Task instructions: Whenever a line in the entries below contains the string "jaar", copy that line.

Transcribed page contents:
=== Section Start ===

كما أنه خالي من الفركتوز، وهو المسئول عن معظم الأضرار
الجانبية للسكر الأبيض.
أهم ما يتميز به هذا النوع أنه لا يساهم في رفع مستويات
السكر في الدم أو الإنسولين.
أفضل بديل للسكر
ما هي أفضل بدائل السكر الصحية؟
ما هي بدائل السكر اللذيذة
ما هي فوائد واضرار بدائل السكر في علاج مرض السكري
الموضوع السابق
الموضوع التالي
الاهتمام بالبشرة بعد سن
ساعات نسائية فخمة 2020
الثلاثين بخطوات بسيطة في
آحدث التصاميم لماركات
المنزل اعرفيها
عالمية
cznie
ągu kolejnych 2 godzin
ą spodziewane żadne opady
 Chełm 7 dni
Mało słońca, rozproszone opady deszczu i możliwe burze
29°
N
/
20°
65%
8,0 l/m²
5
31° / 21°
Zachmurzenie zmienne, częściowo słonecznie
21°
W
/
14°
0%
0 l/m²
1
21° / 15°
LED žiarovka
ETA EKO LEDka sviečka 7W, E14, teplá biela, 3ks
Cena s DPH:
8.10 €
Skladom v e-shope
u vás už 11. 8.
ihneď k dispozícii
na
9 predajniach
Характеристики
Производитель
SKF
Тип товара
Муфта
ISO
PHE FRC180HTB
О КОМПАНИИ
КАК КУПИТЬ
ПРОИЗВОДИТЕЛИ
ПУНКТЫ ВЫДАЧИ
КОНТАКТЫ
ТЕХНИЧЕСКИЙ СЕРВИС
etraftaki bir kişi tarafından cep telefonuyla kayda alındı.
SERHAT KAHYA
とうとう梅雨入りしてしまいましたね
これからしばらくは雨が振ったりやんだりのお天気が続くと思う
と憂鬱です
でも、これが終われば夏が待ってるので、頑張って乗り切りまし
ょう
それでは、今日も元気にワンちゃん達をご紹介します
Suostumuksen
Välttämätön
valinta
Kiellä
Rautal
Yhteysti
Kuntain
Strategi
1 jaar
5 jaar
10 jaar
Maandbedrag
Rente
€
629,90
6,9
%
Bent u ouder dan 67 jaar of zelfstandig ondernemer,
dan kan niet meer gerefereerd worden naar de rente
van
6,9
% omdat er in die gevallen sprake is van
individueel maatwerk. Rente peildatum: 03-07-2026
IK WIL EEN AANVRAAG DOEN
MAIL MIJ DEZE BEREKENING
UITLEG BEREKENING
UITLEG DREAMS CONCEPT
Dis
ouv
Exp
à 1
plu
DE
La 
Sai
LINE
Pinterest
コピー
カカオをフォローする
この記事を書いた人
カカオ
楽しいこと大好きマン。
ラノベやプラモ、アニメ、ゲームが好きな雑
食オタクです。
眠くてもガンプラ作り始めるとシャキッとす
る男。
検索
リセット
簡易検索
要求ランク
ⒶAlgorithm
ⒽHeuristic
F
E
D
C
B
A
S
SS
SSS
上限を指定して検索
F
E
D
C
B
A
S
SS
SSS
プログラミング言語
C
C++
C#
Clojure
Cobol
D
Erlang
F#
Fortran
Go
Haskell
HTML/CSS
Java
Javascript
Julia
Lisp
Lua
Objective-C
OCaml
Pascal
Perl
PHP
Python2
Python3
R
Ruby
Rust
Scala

=== Section End ===

Solution for this task:
1 jaar
5 jaar
10 jaar
Bent u ouder dan 67 jaar of zelfstandig ondernemer,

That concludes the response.